**Description of the task:** Every line below is to be set down again exactly; any image stays out.

**Extracted entries:**
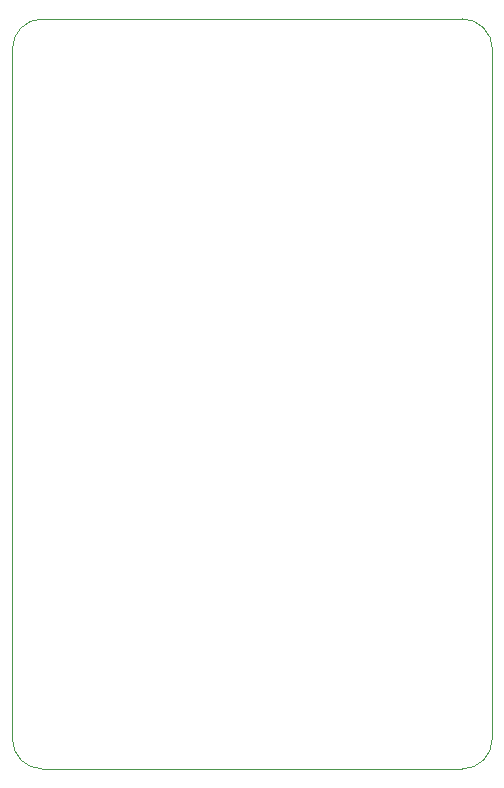
<source format=gbr>
G04 #@! TF.GenerationSoftware,KiCad,Pcbnew,(5.1.5)-3*
G04 #@! TF.CreationDate,2020-04-05T22:09:58+02:00*
G04 #@! TF.ProjectId,DrSquigglesController,44725371-7569-4676-976c-6573436f6e74,rev?*
G04 #@! TF.SameCoordinates,Original*
G04 #@! TF.FileFunction,Profile,NP*
%FSLAX46Y46*%
G04 Gerber Fmt 4.6, Leading zero omitted, Abs format (unit mm)*
G04 Created by KiCad (PCBNEW (5.1.5)-3) date 2020-04-05 22:09:58*
%MOMM*%
%LPD*%
G04 APERTURE LIST*
%ADD10C,0.050000*%
G04 APERTURE END LIST*
D10*
X104140000Y-59690000D02*
X104140000Y-63500000D01*
X144780000Y-59690000D02*
X144780000Y-63500000D01*
X144780000Y-58420000D02*
X144780000Y-59690000D01*
X104140000Y-58420000D02*
X104140000Y-59690000D01*
X104140000Y-63500000D02*
X104140000Y-116840000D01*
X142240000Y-55880000D02*
X106680000Y-55880000D01*
X144780000Y-116840000D02*
X144780000Y-63500000D01*
X106680000Y-119380000D02*
X142240000Y-119380000D01*
X106680000Y-119380000D02*
G75*
G02X104140000Y-116840000I0J2540000D01*
G01*
X144780000Y-116840000D02*
G75*
G02X142240000Y-119380000I-2540000J0D01*
G01*
X142240000Y-55880000D02*
G75*
G02X144780000Y-58420000I0J-2540000D01*
G01*
X104140000Y-58420000D02*
G75*
G02X106680000Y-55880000I2540000J0D01*
G01*
M02*

</source>
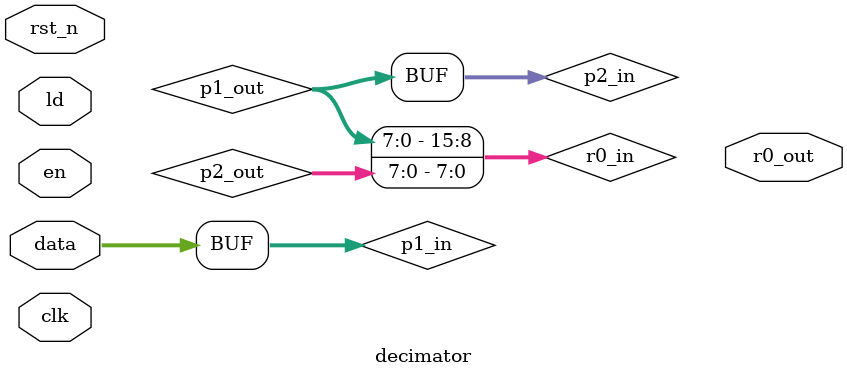
<source format=v>
module decimator(en,ld,rst_n,clk,data,r0_out);

input en, ld, rst_n, clk;
input [7:0]data;
reg [7:0] p1_in, p2_in, p1_out, p2_out;
reg [15:0] r0_in;
output reg [15:0] r0_out;
reg p_en, r0_en;
parameter s0=0,s1=1,s2=2;
reg [1:0]ps,ns;

always@(*) begin
p1_in[7:0]<=data[7:0];
p2_in[7:0]<=p1_out;
r0_in[15:8]<=p1_out;
r0_in[7:0]<=p2_out;
end

always@(posedge clk or negedge rst_n) begin
	if(!rst_n) ps <= s0; else ps <= ns;
end

always@(*) begin
	case(ps)
	s0: if(en==1'b0)ns<=s0; else ns<=s1;
	s1: if(en==1'b0)ns<=s1; else ns<=s2;
	s2: if(ld==1'b0)ns<=s1;
		else if(en==1)ns<=s1;
			else ns<=s0;
	default:ns<=s0;
endcase
end

always@(*) begin
	case(ps)
	s0: if(en==1'b0){p_en,r0_en}<=2'b00; else {p_en,r0_en}<=2'b10;
	s1: if(en==1'b0){p_en,r0_en}<=2'b00; else {p_en,r0_en}<=2'b10;
	s2: if(ld==1'b0){p_en,r0_en}<=2'b00;
		else if(en==1'b0){p_en,r0_en}<=2'b01;
			else {p_en,r0_en}<=2'b11;
	default: {p_en,r0_en}<=2'b00;
endcase
end
endmodule 
</source>
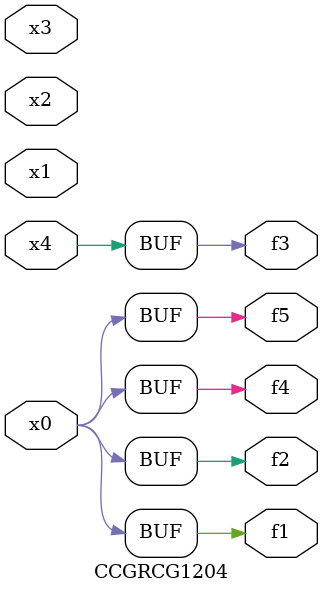
<source format=v>
module CCGRCG1204(
	input x0, x1, x2, x3, x4,
	output f1, f2, f3, f4, f5
);
	assign f1 = x0;
	assign f2 = x0;
	assign f3 = x4;
	assign f4 = x0;
	assign f5 = x0;
endmodule

</source>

**Solution to the problem:**
<source format=gbr>
G04 #@! TF.GenerationSoftware,KiCad,Pcbnew,(5.1.5)-3*
G04 #@! TF.CreationDate,2020-04-05T22:09:58+02:00*
G04 #@! TF.ProjectId,DrSquigglesController,44725371-7569-4676-976c-6573436f6e74,rev?*
G04 #@! TF.SameCoordinates,Original*
G04 #@! TF.FileFunction,Profile,NP*
%FSLAX46Y46*%
G04 Gerber Fmt 4.6, Leading zero omitted, Abs format (unit mm)*
G04 Created by KiCad (PCBNEW (5.1.5)-3) date 2020-04-05 22:09:58*
%MOMM*%
%LPD*%
G04 APERTURE LIST*
%ADD10C,0.050000*%
G04 APERTURE END LIST*
D10*
X104140000Y-59690000D02*
X104140000Y-63500000D01*
X144780000Y-59690000D02*
X144780000Y-63500000D01*
X144780000Y-58420000D02*
X144780000Y-59690000D01*
X104140000Y-58420000D02*
X104140000Y-59690000D01*
X104140000Y-63500000D02*
X104140000Y-116840000D01*
X142240000Y-55880000D02*
X106680000Y-55880000D01*
X144780000Y-116840000D02*
X144780000Y-63500000D01*
X106680000Y-119380000D02*
X142240000Y-119380000D01*
X106680000Y-119380000D02*
G75*
G02X104140000Y-116840000I0J2540000D01*
G01*
X144780000Y-116840000D02*
G75*
G02X142240000Y-119380000I-2540000J0D01*
G01*
X142240000Y-55880000D02*
G75*
G02X144780000Y-58420000I0J-2540000D01*
G01*
X104140000Y-58420000D02*
G75*
G02X106680000Y-55880000I2540000J0D01*
G01*
M02*

</source>
<source format=v>
module decimator(en,ld,rst_n,clk,data,r0_out);

input en, ld, rst_n, clk;
input [7:0]data;
reg [7:0] p1_in, p2_in, p1_out, p2_out;
reg [15:0] r0_in;
output reg [15:0] r0_out;
reg p_en, r0_en;
parameter s0=0,s1=1,s2=2;
reg [1:0]ps,ns;

always@(*) begin
p1_in[7:0]<=data[7:0];
p2_in[7:0]<=p1_out;
r0_in[15:8]<=p1_out;
r0_in[7:0]<=p2_out;
end

always@(posedge clk or negedge rst_n) begin
	if(!rst_n) ps <= s0; else ps <= ns;
end

always@(*) begin
	case(ps)
	s0: if(en==1'b0)ns<=s0; else ns<=s1;
	s1: if(en==1'b0)ns<=s1; else ns<=s2;
	s2: if(ld==1'b0)ns<=s1;
		else if(en==1)ns<=s1;
			else ns<=s0;
	default:ns<=s0;
endcase
end

always@(*) begin
	case(ps)
	s0: if(en==1'b0){p_en,r0_en}<=2'b00; else {p_en,r0_en}<=2'b10;
	s1: if(en==1'b0){p_en,r0_en}<=2'b00; else {p_en,r0_en}<=2'b10;
	s2: if(ld==1'b0){p_en,r0_en}<=2'b00;
		else if(en==1'b0){p_en,r0_en}<=2'b01;
			else {p_en,r0_en}<=2'b11;
	default: {p_en,r0_en}<=2'b00;
endcase
end
endmodule 
</source>
<source format=v>
module CCGRCG1204(
	input x0, x1, x2, x3, x4,
	output f1, f2, f3, f4, f5
);
	assign f1 = x0;
	assign f2 = x0;
	assign f3 = x4;
	assign f4 = x0;
	assign f5 = x0;
endmodule

</source>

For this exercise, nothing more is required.